//  crm_expr_match.c  - Controllable Regex Mutilator,  version v1.0
//  Copyright 2001-2006  William S. Yerazunis, all rights reserved.
//  
//  This software is licensed to the public under the Free Software
//  Foundation's GNU GPL, version 2.  You may obtain a copy of the
//  GPL by visiting the Free Software Foundations web site at
//  www.fsf.org, and a copy is included in this distribution.  
//
//  Other licenses may be negotiated; contact the 
//  author for details.  
//
//  include some standard files
#include "crm114_sysincludes.h"

//  include any local crm114 configuration file
#include "crm114_config.h"

//  include the crm114 data structures file
#include "crm114_structs.h"

//  and include the routine declarations file
#include "crm114.h"

//    the command line argc, argv
extern int prog_argc;
extern char **prog_argv;

//    the auxilliary input buffer (for WINDOW input)

[Tasks and exercises]
**A)** Under what license is the crm_expr_match.c source file distributed to the public?
**B)** Pick up the crm_expr_match.c source file after its last line and continue the code.

[Supplied data]
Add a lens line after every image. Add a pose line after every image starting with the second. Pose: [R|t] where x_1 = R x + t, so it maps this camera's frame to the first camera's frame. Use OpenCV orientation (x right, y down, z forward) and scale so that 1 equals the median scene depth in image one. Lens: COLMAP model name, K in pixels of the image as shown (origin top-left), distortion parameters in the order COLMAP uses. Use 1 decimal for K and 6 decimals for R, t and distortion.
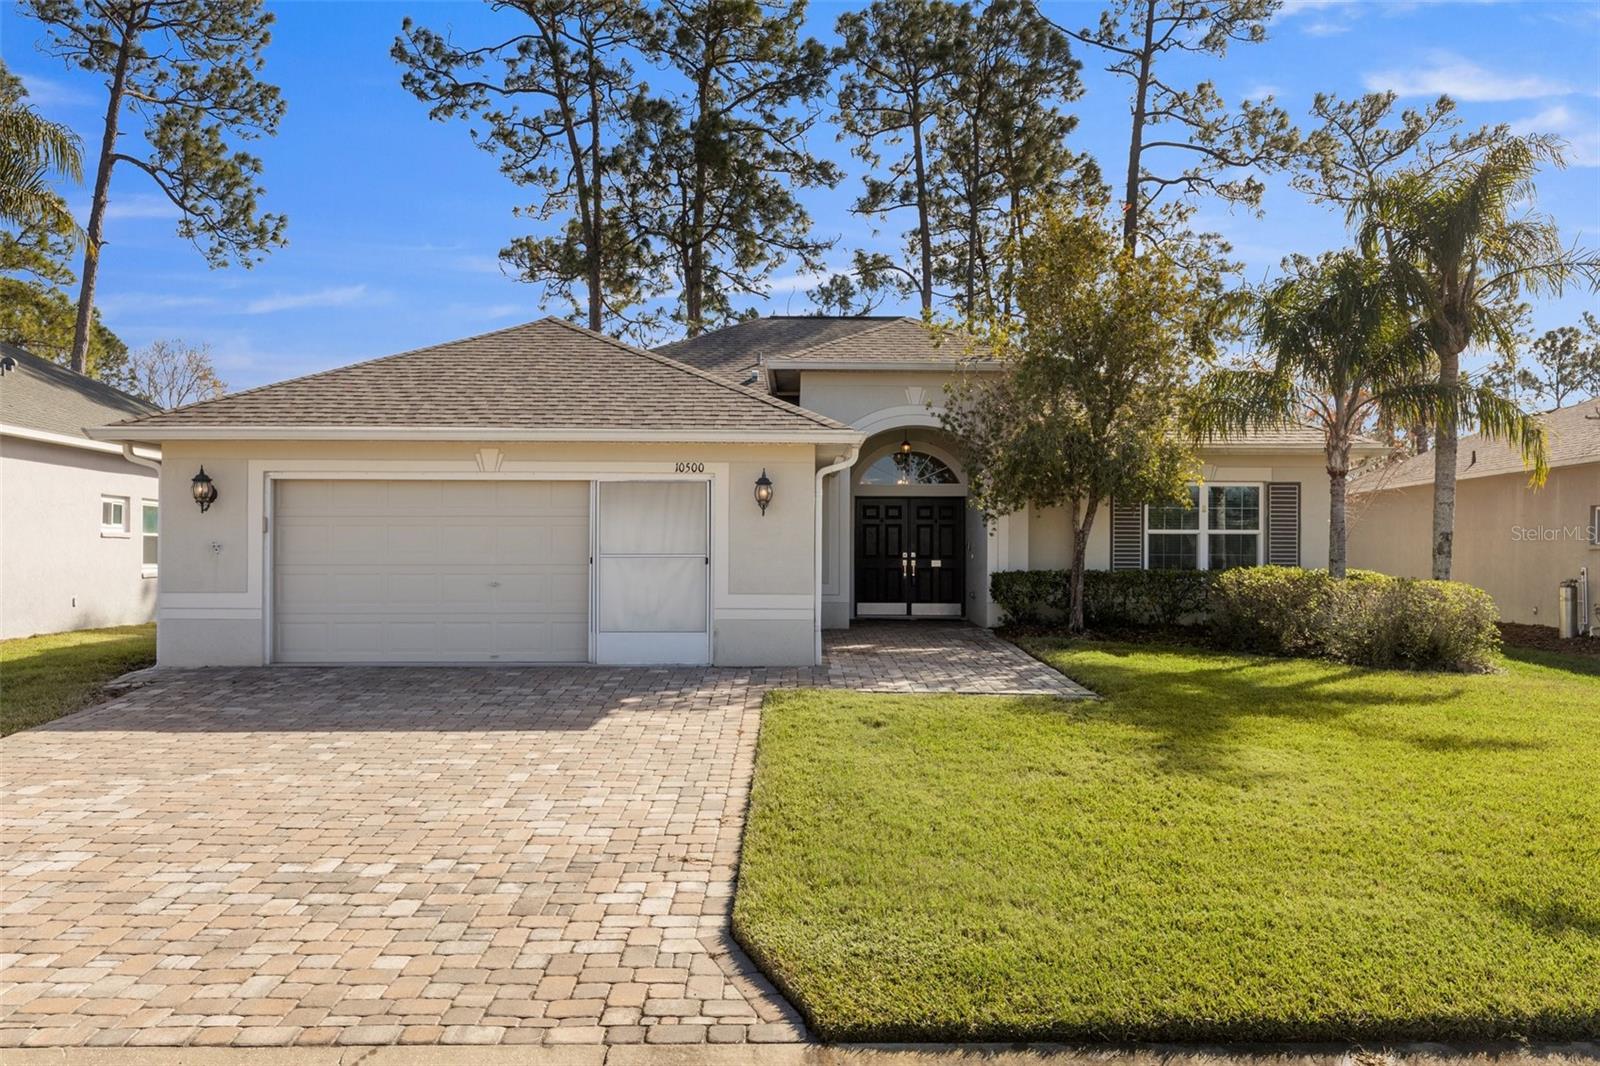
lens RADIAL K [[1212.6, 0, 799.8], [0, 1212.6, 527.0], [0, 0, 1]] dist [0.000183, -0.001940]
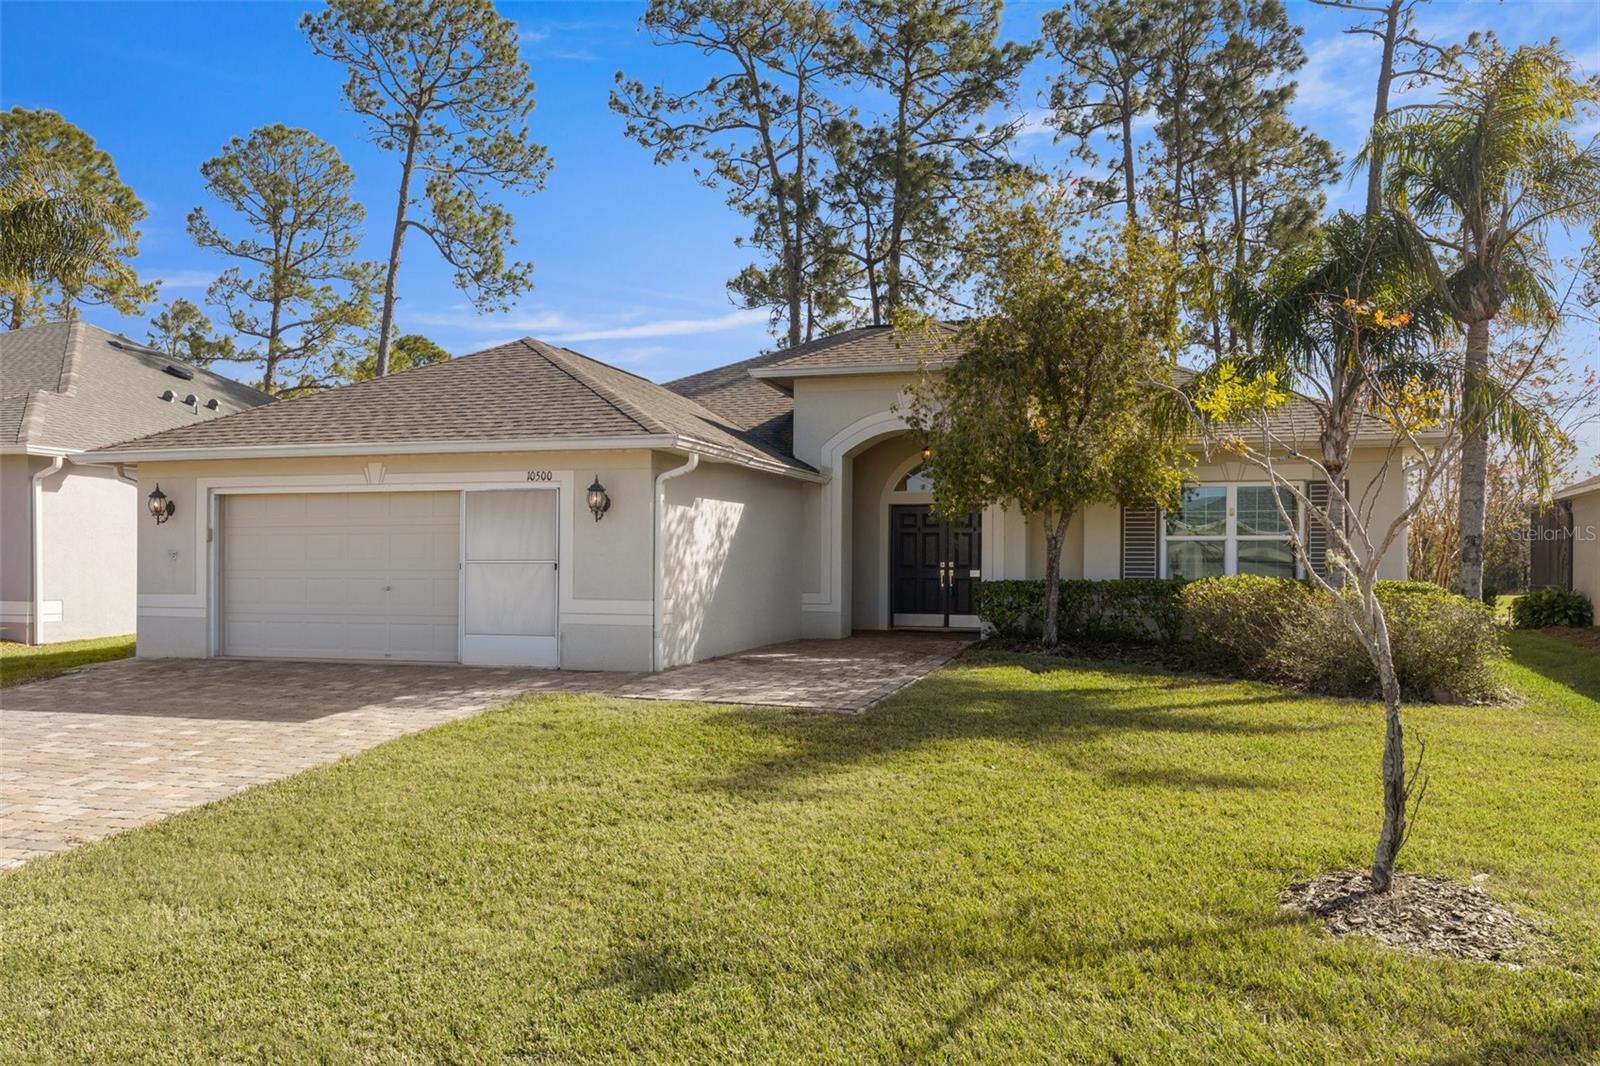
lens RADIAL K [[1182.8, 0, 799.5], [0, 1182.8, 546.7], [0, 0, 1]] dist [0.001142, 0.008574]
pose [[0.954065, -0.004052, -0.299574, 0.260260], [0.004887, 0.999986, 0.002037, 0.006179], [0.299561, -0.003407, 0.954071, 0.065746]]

[Replies]
**A)** The GNU GPL, version 2.

**B)**
extern char *newinputbuf;

//    the globals used when we need a big buffer  - allocated once, used 
//    wherever needed.  These are sized to the same size as the data window.
extern char *inbuf;
extern char *outbuf;
extern char *tempbuf;

//        And the match routine.  What a humungous mess...
int crm_expr_match (CSL_CELL *csl, ARGPARSE_BLOCK *apb)
{
  long i; 
  long j;
  long k;
  long mc;
  char pch[MAX_PATTERN];
  long pchlen;
  char errstr[MAX_PATTERN+128];
  char *mdwptr;
  regex_t preg;
  int casep, nomultilinep, absentp, fromp, extended_regex_p, literal_pattern_p;
  int cflags, eflags;
  char *mtext;
  long mtextlen;
  long textoffset;
  char bindable_vars[MAX_PATTERN]; 
  long bindable_vars_len;
  char box_text[MAX_PATTERN];
  regmatch_t matches [MAX_SUBREGEX];
  long nmatches;
  long source_start;
  long source_len;
  long vtextoffset, vtextend, vtextstartlimit;
  long vpmstart, vpmend;
  long vmidx;
  //    And it all comes down to this, right here.  Matching a regex.
  //    This is the cruxpoint of the whole system.  We parse the
  //    program line args, get the flags out of the <> brackets, get the
  //    bound values out of the () parens, and the regex pattern out
  //    of the // delimiters.  Then we regcomp the pattern, and apply
  //    it to the data window (or to the variable if one is supplied).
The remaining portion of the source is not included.